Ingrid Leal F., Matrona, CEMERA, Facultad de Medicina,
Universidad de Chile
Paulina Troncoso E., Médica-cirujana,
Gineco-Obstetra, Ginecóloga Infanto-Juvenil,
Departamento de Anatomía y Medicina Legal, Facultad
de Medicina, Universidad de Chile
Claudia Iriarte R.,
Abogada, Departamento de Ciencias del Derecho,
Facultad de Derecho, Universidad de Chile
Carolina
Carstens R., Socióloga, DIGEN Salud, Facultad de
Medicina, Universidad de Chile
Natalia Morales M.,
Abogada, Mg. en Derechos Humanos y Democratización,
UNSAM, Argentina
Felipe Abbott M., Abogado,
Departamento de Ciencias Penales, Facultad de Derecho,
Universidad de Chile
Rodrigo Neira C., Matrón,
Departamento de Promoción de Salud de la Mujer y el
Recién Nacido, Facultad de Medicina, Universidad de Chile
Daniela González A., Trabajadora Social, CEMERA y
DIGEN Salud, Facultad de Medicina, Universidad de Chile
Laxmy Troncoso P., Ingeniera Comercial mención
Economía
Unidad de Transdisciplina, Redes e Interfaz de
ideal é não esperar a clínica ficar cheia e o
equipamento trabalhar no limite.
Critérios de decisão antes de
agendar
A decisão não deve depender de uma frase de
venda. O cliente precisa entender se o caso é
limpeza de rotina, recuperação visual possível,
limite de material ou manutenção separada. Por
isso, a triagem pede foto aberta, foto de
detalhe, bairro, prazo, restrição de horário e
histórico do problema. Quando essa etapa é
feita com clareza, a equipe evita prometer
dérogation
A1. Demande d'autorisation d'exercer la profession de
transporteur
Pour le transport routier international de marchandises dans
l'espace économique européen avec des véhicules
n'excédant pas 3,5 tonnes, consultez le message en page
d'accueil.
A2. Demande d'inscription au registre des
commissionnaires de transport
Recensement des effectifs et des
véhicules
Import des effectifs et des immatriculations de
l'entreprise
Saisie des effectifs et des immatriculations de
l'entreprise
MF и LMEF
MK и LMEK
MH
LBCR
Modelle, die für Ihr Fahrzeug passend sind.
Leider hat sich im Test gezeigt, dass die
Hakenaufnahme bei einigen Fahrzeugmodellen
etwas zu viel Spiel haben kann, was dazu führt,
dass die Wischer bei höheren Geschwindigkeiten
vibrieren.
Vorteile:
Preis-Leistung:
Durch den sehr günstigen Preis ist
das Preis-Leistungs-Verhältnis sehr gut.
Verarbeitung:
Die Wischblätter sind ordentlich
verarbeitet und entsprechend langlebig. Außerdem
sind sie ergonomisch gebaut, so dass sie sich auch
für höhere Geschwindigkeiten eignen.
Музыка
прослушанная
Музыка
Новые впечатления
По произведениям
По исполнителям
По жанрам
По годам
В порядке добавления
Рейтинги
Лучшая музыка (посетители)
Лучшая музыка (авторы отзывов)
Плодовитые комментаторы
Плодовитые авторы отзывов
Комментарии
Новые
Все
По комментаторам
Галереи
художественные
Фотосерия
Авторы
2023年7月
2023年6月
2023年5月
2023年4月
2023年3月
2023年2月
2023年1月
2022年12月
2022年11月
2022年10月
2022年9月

▶ **Description of the task**
The lines from the one containing "Плодовитые комментаторы" through the last line of the records are the answer; set them down exactly and add nothing.

▶ **Exercise result**
Плодовитые комментаторы
Плодовитые авторы отзывов
Комментарии
Новые
Все
По комментаторам
Галереи
художественные
Фотосерия
Авторы
2023年7月
2023年6月
2023年5月
2023年4月
2023年3月
2023年2月
2023年1月
2022年12月
2022年11月
2022年10月
2022年9月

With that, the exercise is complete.